- [PROBLEM DETAILS]
Pull out each line of the material that contains the word "Чите", and copy those lines without any changes.

++++++++++

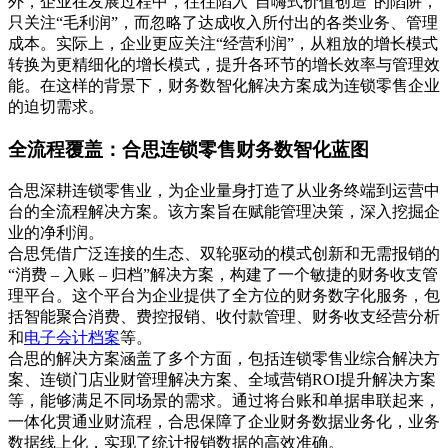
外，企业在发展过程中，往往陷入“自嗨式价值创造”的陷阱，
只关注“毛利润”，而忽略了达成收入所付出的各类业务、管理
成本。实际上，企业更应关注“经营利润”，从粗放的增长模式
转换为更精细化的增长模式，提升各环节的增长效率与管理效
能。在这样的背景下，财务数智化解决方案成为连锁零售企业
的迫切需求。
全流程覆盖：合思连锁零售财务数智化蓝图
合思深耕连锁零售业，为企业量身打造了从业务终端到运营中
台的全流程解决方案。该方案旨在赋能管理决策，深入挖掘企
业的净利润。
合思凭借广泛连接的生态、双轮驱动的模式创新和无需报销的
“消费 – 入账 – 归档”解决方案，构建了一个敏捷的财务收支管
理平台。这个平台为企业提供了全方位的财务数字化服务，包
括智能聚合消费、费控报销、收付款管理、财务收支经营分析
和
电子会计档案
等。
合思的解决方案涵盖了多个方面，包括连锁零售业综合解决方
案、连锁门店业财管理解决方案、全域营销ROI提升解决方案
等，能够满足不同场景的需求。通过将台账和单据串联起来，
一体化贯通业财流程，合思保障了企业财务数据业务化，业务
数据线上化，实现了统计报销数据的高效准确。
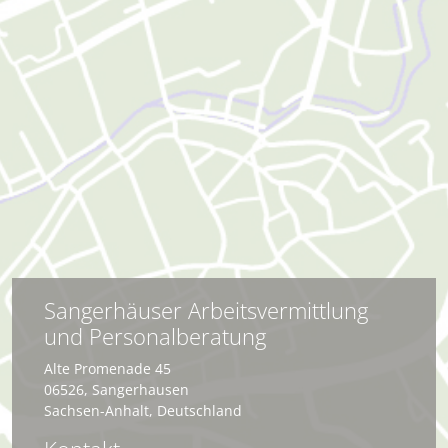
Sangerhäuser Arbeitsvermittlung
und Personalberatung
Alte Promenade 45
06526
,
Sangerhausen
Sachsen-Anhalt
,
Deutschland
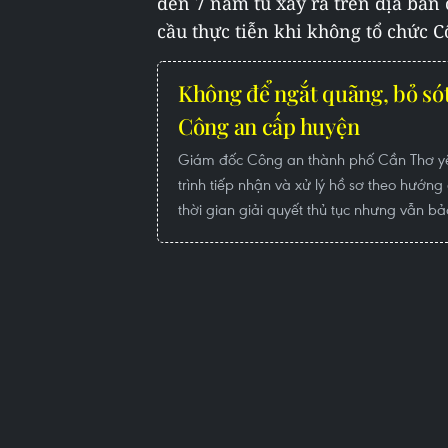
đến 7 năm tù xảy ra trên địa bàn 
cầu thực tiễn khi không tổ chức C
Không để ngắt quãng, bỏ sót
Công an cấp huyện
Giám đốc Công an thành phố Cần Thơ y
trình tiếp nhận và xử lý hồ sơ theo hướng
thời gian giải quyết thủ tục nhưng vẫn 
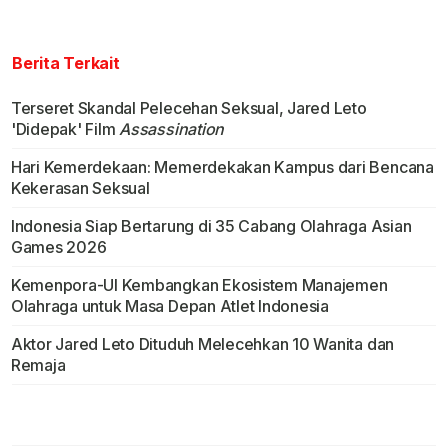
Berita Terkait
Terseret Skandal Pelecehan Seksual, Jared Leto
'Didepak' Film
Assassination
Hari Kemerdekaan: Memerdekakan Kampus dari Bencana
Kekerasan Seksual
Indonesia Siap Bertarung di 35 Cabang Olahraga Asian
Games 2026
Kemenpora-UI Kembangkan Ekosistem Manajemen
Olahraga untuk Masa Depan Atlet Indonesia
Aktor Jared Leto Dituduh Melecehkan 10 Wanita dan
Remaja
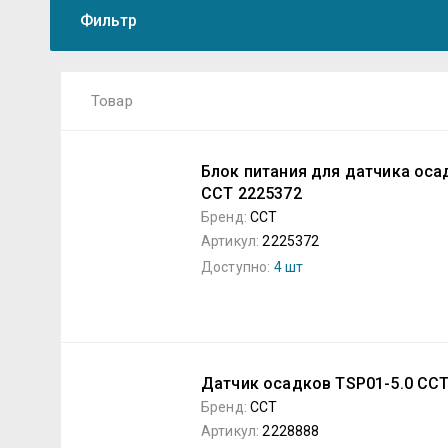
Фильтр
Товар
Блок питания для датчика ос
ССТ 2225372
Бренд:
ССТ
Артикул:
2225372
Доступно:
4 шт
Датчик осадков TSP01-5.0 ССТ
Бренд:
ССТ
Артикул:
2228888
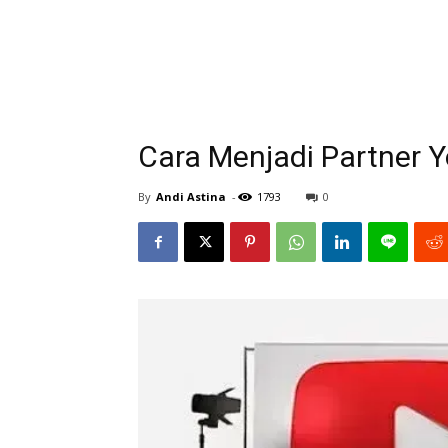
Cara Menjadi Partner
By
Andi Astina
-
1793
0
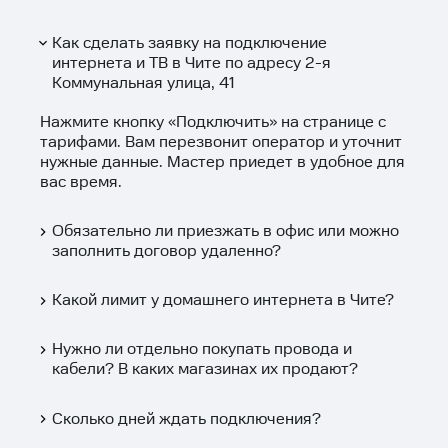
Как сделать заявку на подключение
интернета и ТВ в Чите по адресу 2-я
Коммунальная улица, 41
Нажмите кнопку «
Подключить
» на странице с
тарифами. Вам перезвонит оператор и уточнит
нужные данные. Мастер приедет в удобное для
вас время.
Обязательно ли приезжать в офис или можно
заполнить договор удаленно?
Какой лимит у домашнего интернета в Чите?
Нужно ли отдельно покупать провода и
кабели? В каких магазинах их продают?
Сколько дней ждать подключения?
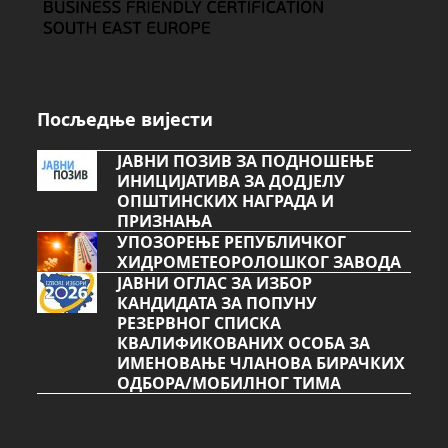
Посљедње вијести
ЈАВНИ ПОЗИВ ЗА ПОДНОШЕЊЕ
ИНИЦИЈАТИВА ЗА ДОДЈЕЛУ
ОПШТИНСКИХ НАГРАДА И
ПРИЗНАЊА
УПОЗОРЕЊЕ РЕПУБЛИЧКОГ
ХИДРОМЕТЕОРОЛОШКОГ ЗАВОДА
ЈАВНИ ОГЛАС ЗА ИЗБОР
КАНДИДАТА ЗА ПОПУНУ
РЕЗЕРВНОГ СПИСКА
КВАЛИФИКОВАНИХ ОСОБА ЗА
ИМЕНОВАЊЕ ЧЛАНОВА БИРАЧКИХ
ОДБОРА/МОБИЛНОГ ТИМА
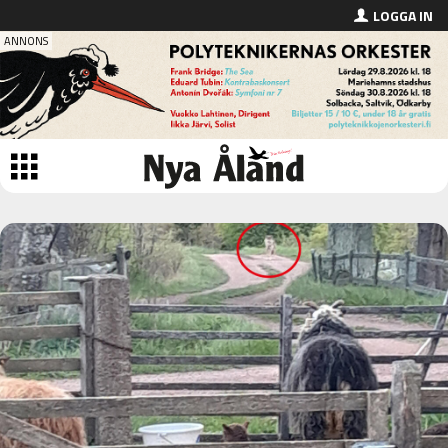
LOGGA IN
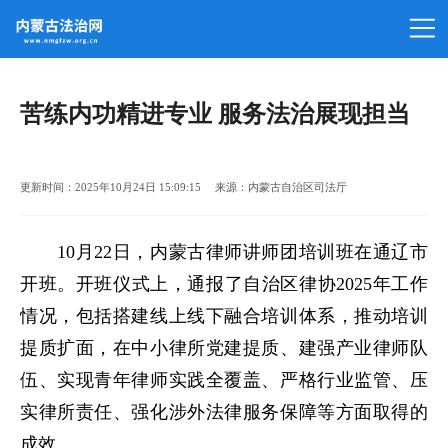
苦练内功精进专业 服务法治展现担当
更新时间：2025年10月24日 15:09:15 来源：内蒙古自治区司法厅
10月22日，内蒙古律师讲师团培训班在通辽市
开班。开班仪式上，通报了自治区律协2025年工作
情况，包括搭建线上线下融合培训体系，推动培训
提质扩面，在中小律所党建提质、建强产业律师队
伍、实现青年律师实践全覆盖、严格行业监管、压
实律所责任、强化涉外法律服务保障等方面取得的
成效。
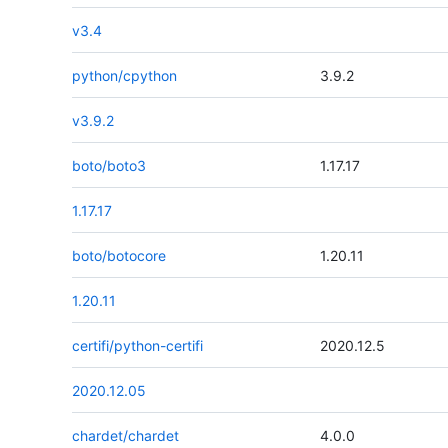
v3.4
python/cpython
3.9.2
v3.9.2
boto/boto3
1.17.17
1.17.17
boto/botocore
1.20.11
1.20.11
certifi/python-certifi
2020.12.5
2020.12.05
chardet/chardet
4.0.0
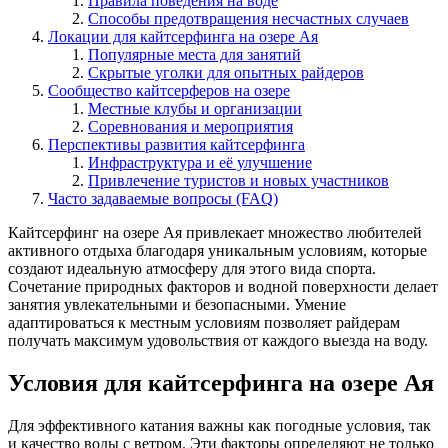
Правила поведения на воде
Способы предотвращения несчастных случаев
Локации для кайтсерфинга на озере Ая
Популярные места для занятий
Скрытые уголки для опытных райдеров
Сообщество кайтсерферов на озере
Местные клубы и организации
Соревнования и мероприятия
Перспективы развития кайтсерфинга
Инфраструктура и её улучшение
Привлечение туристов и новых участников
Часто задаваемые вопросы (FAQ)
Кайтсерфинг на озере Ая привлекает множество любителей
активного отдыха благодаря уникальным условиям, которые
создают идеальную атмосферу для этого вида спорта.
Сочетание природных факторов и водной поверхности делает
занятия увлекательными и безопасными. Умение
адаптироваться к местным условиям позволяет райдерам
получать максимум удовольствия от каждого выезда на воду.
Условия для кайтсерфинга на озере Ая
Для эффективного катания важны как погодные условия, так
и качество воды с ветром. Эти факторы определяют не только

++++++++++

- [RESULT FOR THIS TASK]
интернета и ТВ в Чите по адресу 2-я
Какой лимит у домашнего интернета в Чите?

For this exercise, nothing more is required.